### AIM OF THE EXERCISE
Lift every line from the entries that includes the word "wash".

##### INPUT MATERIAL #####

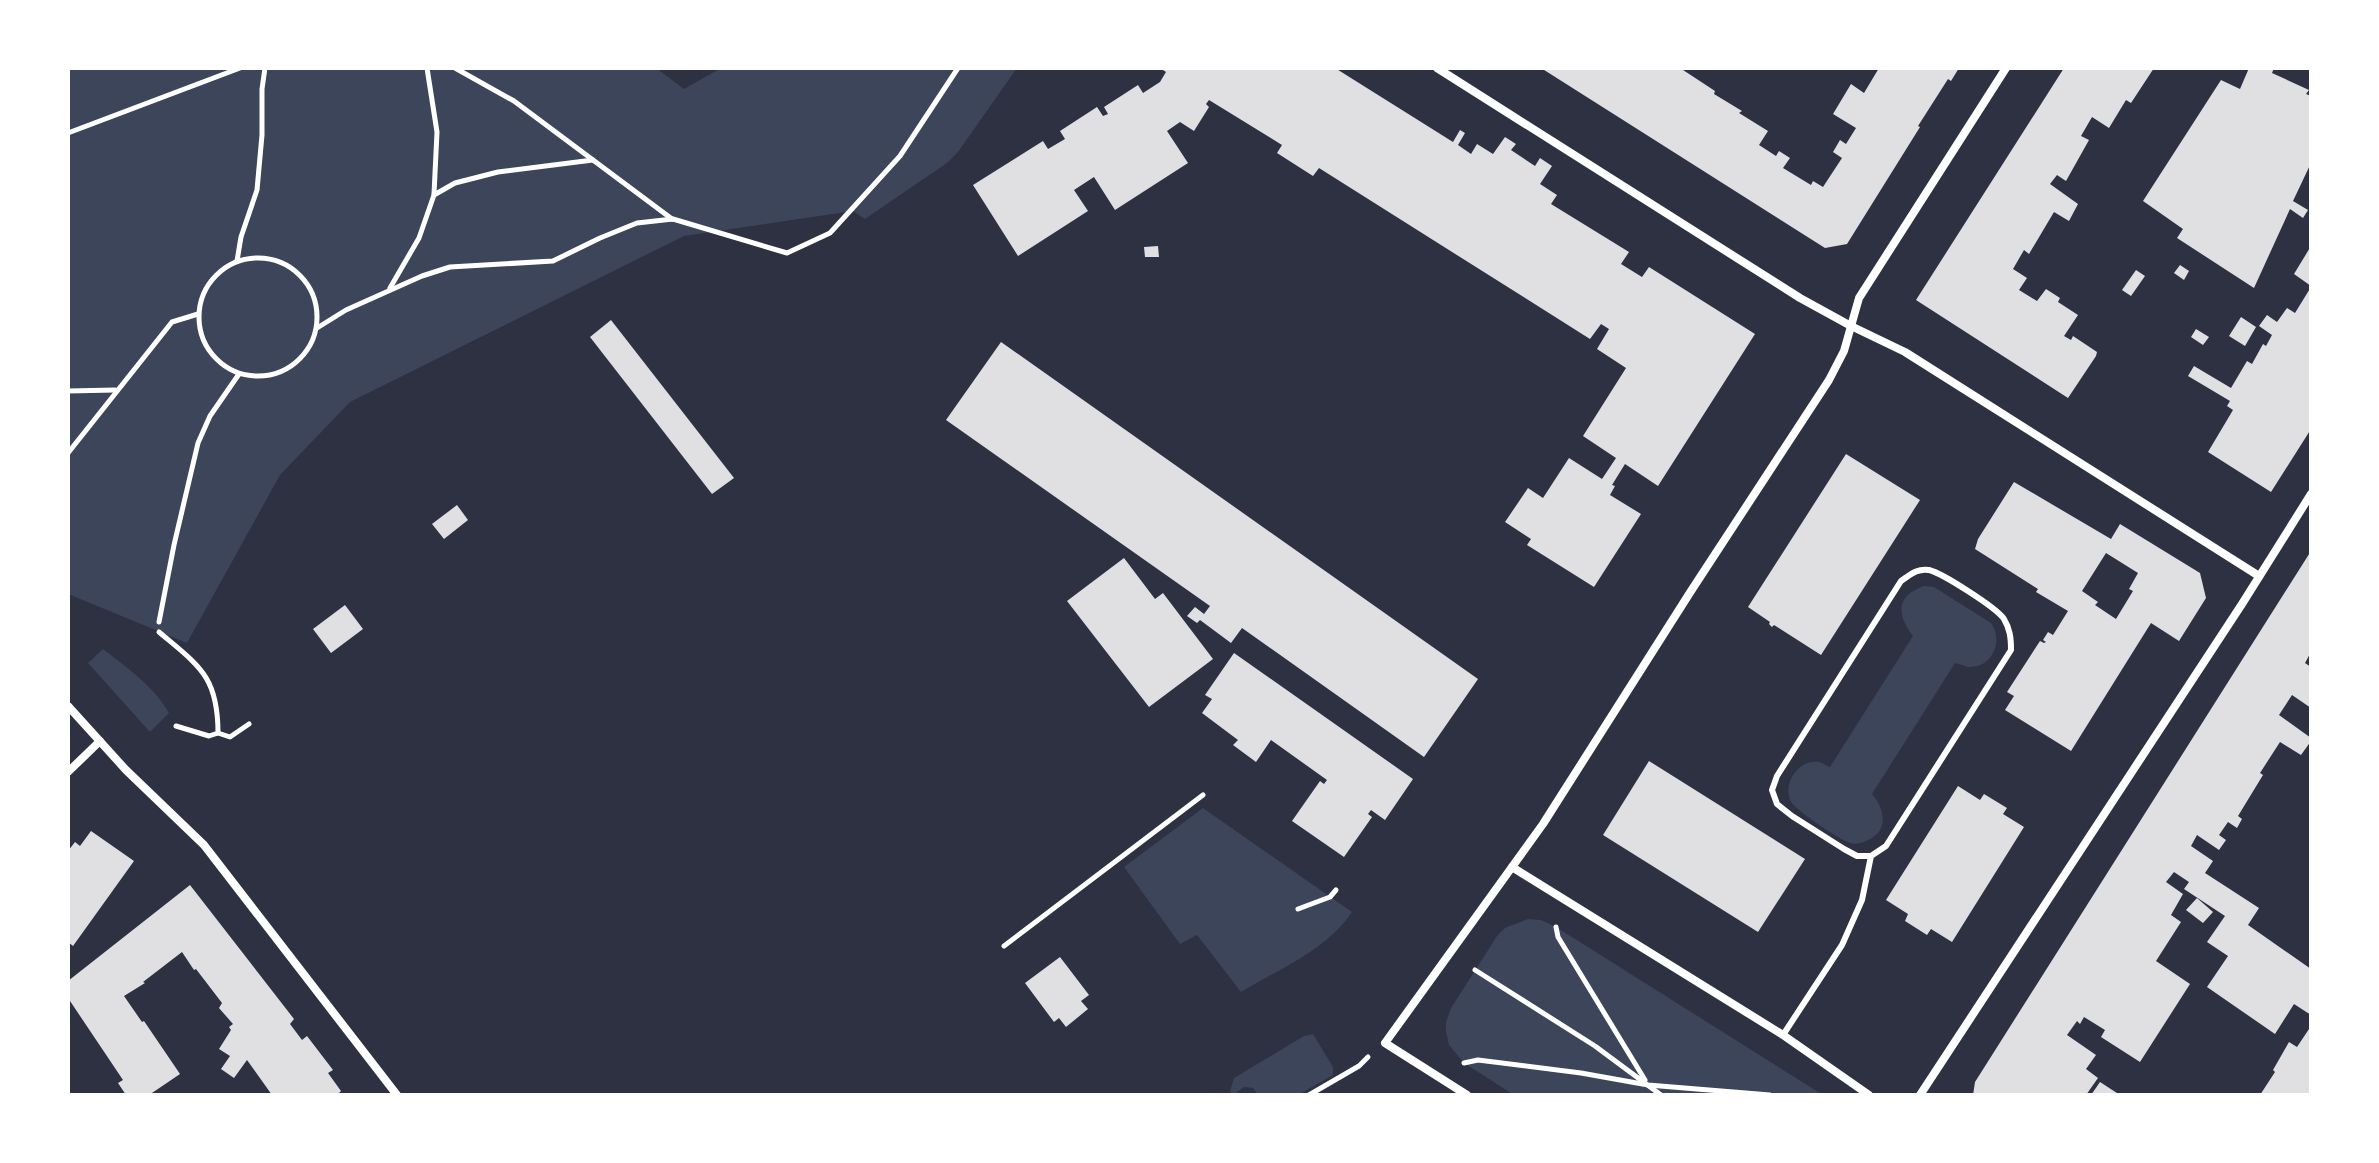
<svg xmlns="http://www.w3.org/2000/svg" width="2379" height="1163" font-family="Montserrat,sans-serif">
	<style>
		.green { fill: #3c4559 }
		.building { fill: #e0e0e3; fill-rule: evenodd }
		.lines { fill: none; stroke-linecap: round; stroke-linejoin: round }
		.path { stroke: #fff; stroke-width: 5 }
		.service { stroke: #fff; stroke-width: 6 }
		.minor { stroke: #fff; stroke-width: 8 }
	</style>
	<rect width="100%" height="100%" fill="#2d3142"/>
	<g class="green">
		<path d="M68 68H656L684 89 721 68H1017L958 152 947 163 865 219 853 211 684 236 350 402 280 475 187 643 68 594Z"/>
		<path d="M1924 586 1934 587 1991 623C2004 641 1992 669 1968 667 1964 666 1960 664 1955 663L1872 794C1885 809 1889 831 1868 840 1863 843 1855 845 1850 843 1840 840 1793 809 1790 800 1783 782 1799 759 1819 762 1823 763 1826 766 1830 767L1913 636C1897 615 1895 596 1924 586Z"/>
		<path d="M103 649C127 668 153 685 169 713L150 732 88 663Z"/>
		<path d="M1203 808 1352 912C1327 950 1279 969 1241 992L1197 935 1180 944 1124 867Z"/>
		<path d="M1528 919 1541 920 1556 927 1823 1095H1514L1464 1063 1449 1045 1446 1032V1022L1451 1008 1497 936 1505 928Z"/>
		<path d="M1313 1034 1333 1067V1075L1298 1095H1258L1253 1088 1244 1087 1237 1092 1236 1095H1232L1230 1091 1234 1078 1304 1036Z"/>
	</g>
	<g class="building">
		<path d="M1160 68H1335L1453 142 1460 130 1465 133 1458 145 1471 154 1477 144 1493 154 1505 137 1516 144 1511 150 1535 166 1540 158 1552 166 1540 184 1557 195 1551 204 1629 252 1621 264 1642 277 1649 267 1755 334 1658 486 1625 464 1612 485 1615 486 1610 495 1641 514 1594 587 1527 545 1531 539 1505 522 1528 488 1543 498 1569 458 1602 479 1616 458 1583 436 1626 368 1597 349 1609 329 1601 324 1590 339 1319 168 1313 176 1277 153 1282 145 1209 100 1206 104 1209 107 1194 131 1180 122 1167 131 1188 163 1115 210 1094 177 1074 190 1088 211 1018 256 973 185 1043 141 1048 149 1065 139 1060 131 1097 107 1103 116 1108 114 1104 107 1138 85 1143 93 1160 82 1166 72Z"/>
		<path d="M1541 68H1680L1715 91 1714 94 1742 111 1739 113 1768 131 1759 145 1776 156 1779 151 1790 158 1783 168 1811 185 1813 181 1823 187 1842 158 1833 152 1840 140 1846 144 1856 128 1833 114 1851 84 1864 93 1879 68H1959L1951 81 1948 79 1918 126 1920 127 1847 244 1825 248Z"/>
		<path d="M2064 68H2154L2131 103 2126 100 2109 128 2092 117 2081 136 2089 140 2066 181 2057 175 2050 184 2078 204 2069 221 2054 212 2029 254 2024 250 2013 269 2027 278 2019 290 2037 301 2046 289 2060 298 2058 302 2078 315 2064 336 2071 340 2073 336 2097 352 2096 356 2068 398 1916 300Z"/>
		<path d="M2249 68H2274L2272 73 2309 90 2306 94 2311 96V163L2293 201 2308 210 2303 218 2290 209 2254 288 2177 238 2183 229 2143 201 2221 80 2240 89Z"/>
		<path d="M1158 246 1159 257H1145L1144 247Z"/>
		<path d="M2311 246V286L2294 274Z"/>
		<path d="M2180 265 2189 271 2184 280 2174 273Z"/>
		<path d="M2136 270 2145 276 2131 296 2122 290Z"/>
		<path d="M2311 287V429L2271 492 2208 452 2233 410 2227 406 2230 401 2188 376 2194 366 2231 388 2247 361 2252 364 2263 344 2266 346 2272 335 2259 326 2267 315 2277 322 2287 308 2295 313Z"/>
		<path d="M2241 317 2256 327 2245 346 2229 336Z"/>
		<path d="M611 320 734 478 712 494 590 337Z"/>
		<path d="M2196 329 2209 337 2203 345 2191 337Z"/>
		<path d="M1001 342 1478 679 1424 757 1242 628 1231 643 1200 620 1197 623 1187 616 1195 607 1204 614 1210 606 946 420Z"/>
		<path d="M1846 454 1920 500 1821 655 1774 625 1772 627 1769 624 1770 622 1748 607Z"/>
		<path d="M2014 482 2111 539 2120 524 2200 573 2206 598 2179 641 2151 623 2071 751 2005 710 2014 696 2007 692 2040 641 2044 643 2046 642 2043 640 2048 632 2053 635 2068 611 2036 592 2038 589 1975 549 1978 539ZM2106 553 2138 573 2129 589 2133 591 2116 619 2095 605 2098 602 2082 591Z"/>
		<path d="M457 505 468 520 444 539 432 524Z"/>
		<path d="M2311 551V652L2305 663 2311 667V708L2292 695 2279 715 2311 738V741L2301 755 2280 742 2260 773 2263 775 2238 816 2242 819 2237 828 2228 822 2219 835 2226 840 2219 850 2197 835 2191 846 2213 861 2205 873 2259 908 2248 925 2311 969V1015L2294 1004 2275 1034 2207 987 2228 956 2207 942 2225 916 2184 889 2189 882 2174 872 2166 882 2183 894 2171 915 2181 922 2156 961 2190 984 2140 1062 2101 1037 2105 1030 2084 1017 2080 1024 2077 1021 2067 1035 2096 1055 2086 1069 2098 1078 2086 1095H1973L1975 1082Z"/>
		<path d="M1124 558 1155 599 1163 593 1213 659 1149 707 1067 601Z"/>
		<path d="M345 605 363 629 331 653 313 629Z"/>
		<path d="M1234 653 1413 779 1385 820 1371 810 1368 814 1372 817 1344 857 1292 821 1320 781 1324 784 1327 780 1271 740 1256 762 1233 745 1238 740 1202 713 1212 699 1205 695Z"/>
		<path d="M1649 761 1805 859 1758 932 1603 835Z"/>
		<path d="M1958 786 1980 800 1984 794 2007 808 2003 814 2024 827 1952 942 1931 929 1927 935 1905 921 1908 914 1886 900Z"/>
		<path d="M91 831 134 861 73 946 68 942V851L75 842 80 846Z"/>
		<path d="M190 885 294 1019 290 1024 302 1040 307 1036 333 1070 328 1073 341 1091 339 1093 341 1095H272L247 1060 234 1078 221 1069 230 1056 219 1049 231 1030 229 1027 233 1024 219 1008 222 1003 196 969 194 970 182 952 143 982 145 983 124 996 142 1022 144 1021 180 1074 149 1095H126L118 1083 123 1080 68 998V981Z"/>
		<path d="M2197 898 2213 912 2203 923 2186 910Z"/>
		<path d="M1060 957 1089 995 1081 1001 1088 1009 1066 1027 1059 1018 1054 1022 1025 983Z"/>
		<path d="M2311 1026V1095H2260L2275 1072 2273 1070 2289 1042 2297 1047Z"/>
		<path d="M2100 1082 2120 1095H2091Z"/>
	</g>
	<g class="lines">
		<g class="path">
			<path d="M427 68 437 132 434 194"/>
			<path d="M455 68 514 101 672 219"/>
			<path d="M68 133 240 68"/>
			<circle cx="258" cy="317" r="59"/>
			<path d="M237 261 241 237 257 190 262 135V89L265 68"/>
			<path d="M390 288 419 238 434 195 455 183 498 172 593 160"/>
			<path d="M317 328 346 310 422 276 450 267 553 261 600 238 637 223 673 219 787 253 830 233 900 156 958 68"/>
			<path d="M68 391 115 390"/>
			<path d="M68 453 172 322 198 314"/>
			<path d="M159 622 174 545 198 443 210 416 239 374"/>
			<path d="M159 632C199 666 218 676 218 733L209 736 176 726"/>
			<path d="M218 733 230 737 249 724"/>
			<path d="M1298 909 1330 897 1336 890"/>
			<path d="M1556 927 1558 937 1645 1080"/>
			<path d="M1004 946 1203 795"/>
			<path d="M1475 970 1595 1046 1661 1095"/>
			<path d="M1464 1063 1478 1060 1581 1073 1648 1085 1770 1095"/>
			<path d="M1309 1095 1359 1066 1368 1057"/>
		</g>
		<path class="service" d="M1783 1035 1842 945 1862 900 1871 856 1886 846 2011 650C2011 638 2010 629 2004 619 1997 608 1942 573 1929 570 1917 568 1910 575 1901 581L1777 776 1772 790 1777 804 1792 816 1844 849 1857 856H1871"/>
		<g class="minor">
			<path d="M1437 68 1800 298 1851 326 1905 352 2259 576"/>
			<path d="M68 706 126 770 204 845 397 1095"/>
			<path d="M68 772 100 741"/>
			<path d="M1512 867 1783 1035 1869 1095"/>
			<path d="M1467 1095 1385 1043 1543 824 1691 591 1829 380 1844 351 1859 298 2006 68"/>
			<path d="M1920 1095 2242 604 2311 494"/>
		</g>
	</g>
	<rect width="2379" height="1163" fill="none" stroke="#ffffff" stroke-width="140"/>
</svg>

#####
##### INPUT MATERIAL #####

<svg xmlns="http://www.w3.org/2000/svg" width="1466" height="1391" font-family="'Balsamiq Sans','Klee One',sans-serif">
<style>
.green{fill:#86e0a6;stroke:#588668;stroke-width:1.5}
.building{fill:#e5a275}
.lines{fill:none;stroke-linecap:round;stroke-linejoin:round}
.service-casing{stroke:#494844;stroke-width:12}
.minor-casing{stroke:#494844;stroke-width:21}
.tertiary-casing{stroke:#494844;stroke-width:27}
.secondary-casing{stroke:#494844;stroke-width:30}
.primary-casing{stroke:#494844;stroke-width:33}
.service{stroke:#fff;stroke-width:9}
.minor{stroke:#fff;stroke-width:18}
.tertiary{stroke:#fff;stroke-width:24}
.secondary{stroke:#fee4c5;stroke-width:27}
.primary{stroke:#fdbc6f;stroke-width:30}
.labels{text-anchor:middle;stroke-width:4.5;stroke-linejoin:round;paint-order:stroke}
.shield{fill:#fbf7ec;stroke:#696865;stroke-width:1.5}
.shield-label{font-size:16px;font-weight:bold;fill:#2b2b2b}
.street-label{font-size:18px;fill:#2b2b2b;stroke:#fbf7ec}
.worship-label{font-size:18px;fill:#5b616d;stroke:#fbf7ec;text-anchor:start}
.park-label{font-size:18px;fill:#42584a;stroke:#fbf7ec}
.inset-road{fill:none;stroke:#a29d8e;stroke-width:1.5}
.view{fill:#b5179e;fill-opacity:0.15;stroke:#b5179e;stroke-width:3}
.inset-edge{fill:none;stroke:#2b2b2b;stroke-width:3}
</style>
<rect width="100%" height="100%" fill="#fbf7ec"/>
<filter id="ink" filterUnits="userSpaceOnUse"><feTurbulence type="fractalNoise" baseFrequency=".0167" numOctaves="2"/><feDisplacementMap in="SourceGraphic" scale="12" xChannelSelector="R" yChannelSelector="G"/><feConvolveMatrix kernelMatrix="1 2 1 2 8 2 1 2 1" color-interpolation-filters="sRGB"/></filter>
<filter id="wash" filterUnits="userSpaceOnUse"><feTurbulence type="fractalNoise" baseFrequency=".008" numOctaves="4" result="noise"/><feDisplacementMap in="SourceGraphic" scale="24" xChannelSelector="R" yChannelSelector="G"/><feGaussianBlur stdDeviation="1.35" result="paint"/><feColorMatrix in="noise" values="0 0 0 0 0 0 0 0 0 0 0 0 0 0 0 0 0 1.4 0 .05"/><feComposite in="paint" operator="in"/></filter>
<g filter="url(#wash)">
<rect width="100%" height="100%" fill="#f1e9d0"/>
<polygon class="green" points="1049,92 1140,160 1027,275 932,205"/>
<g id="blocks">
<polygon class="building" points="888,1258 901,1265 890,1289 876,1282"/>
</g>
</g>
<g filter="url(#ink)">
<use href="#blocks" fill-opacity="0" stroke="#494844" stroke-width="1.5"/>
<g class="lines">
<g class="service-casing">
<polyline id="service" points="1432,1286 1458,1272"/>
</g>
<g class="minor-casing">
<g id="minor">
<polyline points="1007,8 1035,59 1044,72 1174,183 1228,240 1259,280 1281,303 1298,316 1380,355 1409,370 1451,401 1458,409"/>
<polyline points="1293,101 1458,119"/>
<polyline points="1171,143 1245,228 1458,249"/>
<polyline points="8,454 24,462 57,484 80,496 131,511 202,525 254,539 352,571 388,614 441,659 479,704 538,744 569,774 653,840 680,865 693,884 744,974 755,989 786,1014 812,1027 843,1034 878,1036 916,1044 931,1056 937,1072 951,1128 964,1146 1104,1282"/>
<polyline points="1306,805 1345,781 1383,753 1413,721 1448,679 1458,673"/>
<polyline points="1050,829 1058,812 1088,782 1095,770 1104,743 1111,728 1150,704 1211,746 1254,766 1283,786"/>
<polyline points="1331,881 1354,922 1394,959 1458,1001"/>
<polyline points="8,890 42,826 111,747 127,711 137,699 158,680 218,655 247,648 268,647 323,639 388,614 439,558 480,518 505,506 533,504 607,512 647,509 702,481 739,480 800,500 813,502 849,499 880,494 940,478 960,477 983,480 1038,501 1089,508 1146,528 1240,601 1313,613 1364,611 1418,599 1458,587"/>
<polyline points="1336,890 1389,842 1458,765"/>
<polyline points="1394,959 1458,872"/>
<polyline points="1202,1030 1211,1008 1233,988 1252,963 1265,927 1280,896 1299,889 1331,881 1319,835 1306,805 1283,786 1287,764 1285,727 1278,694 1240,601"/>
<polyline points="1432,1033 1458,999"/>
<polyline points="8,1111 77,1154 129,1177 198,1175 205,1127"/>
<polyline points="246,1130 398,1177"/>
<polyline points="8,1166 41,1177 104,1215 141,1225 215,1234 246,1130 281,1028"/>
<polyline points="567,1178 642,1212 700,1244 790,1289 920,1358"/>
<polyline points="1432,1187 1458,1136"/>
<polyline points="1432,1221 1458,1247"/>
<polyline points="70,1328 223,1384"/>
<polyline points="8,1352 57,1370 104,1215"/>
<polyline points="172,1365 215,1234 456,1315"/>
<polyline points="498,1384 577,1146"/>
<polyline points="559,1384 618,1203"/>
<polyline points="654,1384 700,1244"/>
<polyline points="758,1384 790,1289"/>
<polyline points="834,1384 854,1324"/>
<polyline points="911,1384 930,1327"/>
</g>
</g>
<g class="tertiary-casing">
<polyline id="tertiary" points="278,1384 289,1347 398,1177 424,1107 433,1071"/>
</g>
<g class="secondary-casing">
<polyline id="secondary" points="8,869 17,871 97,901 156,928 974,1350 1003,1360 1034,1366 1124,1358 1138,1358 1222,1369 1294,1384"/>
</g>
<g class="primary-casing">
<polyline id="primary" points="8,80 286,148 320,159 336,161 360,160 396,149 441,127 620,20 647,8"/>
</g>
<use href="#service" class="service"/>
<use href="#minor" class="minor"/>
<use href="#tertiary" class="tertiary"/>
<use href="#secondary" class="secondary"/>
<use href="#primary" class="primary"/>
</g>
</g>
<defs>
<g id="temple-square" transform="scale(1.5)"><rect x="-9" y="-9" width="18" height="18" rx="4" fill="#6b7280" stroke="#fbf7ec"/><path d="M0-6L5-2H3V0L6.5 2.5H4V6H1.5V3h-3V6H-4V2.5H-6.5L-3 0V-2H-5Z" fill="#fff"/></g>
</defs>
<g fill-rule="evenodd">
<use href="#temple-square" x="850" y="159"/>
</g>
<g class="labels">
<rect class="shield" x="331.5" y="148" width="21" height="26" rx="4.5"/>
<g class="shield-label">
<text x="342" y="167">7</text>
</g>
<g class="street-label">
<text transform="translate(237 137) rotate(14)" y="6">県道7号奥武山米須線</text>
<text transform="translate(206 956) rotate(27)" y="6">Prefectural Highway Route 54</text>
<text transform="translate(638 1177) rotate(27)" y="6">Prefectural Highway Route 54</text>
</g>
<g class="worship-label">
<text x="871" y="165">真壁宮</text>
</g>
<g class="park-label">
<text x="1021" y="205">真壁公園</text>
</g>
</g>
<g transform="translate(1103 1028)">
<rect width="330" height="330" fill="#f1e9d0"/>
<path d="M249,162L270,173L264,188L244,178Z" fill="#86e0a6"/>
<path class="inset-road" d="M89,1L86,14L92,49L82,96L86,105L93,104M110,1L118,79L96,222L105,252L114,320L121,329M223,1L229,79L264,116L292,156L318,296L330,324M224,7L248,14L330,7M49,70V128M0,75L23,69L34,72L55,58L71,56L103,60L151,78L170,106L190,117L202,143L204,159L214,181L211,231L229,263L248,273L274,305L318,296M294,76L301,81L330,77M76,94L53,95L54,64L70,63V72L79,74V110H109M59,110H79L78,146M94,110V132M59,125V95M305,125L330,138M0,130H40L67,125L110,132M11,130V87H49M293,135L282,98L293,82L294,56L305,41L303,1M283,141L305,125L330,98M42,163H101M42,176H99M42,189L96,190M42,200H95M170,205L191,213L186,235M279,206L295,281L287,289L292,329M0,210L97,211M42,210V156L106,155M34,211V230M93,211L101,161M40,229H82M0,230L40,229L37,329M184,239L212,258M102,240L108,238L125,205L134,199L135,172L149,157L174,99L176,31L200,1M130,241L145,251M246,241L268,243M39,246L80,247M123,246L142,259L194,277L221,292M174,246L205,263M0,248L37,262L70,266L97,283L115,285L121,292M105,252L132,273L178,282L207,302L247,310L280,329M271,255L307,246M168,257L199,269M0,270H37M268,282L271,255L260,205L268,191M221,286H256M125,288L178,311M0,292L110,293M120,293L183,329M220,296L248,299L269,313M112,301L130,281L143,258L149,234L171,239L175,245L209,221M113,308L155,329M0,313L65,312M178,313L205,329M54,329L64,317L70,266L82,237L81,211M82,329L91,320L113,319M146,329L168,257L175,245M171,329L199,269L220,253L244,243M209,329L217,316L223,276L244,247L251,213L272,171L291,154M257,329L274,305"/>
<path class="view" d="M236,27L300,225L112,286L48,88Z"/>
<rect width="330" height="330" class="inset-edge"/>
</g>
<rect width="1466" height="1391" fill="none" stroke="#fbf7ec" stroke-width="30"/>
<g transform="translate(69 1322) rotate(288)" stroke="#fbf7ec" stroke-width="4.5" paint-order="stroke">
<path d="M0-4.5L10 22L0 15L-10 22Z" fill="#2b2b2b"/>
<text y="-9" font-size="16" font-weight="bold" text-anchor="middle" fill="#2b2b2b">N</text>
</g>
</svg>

#####

### WRITTEN ANSWER
<filter id="wash" filterUnits="userSpaceOnUse"><feTurbulence type="fractalNoise" baseFrequency=".008" numOctaves="4" result="noise"/><feDisplacementMap in="SourceGraphic" scale="24" xChannelSelector="R" yChannelSelector="G"/><feGaussianBlur stdDeviation="1.35" result="paint"/><feColorMatrix in="noise" values="0 0 0 0 0 0 0 0 0 0 0 0 0 0 0 0 0 1.4 0 .05"/><feComposite in="paint" operator="in"/></filter>
<g filter="url(#wash)">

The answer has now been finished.